Cela n'aura duré que dix minutes. Un temps précieux volé au tumulte électoral. Une parenthèse avant la déferlante médiatique des journaux télévisés sur l'attaque sarkozyste portée à mai 68. C'est dans le quartier métissé de la Porte d'Aix à Marseille, en ce dimanche d'avril, au c?ur de l'après-midi. C'est une performance proposée par Paulo Guerreiro, comme une invitation à se laisser surprendre. « Peeping me » se joue à « la compagnie ». Dix minutes pour donner du sens à ce dimanche d'entre deux tours.

Un homme me fait asseoir dans une salle d'attente où neuf « spectateurs » comptent le temps. Certains parlent, d'autres baillent. Je pense, je réfléchis à mon pays, à la culture.
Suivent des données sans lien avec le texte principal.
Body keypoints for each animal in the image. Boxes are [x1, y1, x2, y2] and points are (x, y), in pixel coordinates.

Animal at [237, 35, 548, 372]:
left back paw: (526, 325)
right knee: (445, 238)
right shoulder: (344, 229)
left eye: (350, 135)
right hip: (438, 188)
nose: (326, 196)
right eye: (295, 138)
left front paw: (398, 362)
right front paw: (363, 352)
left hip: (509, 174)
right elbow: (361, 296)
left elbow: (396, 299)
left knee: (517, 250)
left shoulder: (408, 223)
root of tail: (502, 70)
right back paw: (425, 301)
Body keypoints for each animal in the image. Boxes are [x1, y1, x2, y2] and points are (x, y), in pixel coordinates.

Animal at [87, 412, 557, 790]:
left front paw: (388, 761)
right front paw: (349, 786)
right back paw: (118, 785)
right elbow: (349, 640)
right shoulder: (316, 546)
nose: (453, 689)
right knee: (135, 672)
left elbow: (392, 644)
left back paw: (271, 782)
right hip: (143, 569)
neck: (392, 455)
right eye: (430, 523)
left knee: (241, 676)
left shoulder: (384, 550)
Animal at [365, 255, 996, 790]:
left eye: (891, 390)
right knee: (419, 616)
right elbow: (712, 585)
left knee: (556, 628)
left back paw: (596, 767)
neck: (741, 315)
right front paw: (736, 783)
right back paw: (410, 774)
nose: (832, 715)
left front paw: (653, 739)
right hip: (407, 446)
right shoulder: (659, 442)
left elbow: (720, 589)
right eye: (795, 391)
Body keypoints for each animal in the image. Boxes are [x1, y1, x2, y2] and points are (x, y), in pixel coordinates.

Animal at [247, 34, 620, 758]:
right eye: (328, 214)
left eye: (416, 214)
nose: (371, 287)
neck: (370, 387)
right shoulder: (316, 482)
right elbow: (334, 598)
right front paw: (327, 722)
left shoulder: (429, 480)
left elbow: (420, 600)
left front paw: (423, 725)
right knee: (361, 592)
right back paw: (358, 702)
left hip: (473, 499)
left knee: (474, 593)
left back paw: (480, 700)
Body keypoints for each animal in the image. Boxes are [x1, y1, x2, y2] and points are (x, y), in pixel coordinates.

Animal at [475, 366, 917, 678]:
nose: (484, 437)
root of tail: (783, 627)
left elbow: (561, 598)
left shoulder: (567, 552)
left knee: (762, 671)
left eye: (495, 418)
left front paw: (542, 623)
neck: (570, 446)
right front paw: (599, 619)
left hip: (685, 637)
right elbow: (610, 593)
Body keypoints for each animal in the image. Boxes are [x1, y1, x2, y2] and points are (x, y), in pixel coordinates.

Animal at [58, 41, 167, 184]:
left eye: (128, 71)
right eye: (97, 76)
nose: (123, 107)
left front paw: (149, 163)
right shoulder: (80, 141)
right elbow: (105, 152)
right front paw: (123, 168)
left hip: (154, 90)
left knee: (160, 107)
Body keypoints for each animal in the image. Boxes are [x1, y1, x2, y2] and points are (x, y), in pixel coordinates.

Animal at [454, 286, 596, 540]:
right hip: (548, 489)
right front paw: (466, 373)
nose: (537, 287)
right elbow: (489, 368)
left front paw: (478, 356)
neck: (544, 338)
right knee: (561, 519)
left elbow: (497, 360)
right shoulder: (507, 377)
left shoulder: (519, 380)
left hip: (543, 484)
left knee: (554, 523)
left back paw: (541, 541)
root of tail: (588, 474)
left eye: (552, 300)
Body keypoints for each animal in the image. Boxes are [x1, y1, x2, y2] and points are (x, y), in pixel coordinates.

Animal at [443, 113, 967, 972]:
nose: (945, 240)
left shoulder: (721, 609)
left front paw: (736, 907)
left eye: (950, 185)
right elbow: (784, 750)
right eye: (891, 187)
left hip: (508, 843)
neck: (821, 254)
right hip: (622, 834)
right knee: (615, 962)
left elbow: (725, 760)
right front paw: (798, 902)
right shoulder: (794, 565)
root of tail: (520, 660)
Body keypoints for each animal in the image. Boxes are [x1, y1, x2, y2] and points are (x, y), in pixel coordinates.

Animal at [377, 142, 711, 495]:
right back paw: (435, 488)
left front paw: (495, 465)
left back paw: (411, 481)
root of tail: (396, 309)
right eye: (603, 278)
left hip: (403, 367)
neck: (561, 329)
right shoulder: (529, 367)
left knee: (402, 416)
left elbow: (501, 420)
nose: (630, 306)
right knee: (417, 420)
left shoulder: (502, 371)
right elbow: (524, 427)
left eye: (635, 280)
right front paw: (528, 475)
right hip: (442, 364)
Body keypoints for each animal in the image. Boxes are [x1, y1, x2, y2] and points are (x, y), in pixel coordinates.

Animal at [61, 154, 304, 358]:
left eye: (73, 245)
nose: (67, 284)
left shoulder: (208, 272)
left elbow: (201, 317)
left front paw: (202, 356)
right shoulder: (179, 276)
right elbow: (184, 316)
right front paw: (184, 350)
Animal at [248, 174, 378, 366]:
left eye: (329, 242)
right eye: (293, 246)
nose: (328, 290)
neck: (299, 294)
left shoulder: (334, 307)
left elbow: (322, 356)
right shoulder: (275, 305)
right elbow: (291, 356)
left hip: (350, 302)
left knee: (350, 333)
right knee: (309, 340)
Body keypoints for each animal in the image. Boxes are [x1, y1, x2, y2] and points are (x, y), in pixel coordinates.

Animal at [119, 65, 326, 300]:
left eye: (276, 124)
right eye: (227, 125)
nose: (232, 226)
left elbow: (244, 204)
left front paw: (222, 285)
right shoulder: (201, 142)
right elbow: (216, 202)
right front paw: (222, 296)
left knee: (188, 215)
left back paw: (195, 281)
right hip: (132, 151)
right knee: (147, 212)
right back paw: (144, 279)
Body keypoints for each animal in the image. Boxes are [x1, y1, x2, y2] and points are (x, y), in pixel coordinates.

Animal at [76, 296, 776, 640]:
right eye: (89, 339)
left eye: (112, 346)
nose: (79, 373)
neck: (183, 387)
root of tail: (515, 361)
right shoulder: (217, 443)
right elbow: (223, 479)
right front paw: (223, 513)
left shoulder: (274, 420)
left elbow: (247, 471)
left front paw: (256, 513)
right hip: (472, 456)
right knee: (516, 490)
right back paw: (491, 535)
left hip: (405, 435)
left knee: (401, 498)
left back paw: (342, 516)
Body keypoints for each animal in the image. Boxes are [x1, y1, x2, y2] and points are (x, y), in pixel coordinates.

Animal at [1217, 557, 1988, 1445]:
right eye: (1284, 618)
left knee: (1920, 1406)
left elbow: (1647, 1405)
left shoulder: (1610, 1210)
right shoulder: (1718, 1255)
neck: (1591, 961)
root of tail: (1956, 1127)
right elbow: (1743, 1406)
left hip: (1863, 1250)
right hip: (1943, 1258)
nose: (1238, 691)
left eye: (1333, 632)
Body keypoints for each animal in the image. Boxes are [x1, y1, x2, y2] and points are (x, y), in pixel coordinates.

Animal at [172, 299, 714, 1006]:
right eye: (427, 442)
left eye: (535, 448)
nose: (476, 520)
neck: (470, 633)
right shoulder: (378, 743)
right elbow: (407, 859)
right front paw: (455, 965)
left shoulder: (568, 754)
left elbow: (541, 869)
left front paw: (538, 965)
Vingt minutes s'écoulent avant qu'une femme m'invite à entrer dans un couloir tapissé de rouge. À cet instant précis, je suis seul et je file droit pour me retrouver dans une autre pièce. Une spectatrice me guide pour revenir d'où je viens (« mais vous allez trop vite ! »). Me revoilà au point de départ. J'observe et je remarque une nouvelle entrée. J'y vais. Je plonge mes mains dans l'inconnu, comme si j'aidais l'enfant à (re)naître. J'ai peur, mais je me laisse aller. C'est beau, agréable, touchant, érotique, rugueux, lisse. Tout coule de source. Mes mains dansent. Je revis, je renais. J'oublie tout. Et puis, soudain : le vide. Je ne sens plus rien. Presque abandonné. Je n'ose plus bouger comme si j'étais dans l'incapacité d'impulser le mouvement. Ma conscience reprend l'avantage, ma rationalité aussi. Je me retire, apeuré. Tout cela va trop vite, je quitte la pièce, les mains rouges d'un lubrifiant au goût de fraise. Les premiers regrets m'envahissent (pourquoi suis-je parti si tôt ?) et mon corps devient lourd. J'arpente les rues animées de Marseille en pensant à celui qui a osé danser avec une partie de moi.. Trop fatigué, trop préoccupé, je n'ai pas pu devenir l'artiste de ce mouvement manquant. La performance était là, dans la création de ce lien, avec un artiste inconnu, si près, si loin. Dix minutes de fraternité, où l'art s'invite au plus profond de notre intimité. Dix minutes de communication qu'aucun dialogue social ne pourra remplacer. Dix minutes où nos mains tissent avec humilité ce lien que certains ne tarderont pas à vouloir nous enlever.

 

Paulo Guerreiro, revenez ! Nous allons avoir besoin de votre audace pour poser sur nos mains, le fluide apaisant vers nos pensées torturées.

Pascal Bély
www.festivalier.net

?????? “Peeping me” de Paulo Guerreiro a été joué le 29 avril 2007 à “la compagnie” (Marseille).